**Enunciado**: Transcreva sem alterações, do texto sobre karatê-dô para crianças, o trecho de "Me impressiono com" até "ou na vida.".

**Texto do exercício**:
+ + + + + + +

Karatê-dô for Kids
Sou instrutor de karatê-dô para crianças e adultos. Sempre que preparo uma aula para as crianças, procuro trabalhar aspectos lúdicos, de exercícios, brincadeiras e técnicas onde serão envolvidos musculaturas, equilíbrio, força, explosão, percepção espacial entre outros. Tenho um enorme prazer em me envolver com as crianças através do karatê, que é um poderosa ferramenta de comunicação com as crianças.
Me impressiono com o avanço dos pequenos durante os meses. Avanços físicos, mentais e psicológicos. Uma criança é uma esponja para absorver conhecimento, com potencial ilimitado. Alguns tem mais facilidade de praticar o karatê e enfrentar seus desafios e outros passam por dificuldades.
A minha proposta inicial com as crianças é desenvolver a auto-confiança, produzir nelas a certeza que se elas se "esforçarem" com disciplina podem conseguir tudo na vida.
Ajuda pode existir, porém sem esforço pessoal das mesmas, não haverá retorno na prática, ou na vida.

+ + + + + + +

**Dados abaixo**:
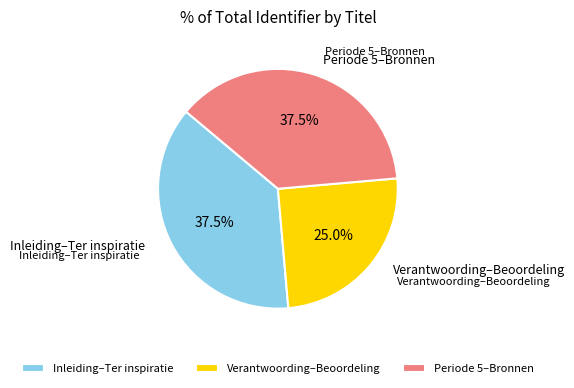

Approximately how many times larger is the value at Inleiding–Ter inspiratie compared to Verantwoording–Beoordeling?

1.5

+ + + + + + +

**Resposta**:
Me impressiono com o avanço dos pequenos durante os meses. Avanços físicos, mentais e psicológicos. Uma criança é uma esponja para absorver conhecimento, com potencial ilimitado. Alguns tem mais facilidade de praticar o karatê e enfrentar seus desafios e outros passam por dificuldades.
A minha proposta inicial com as crianças é desenvolver a auto-confiança, produzir nelas a certeza que se elas se "esforçarem" com disciplina podem conseguir tudo na vida.
Ajuda pode existir, porém sem esforço pessoal das mesmas, não haverá retorno na prática, ou na vida.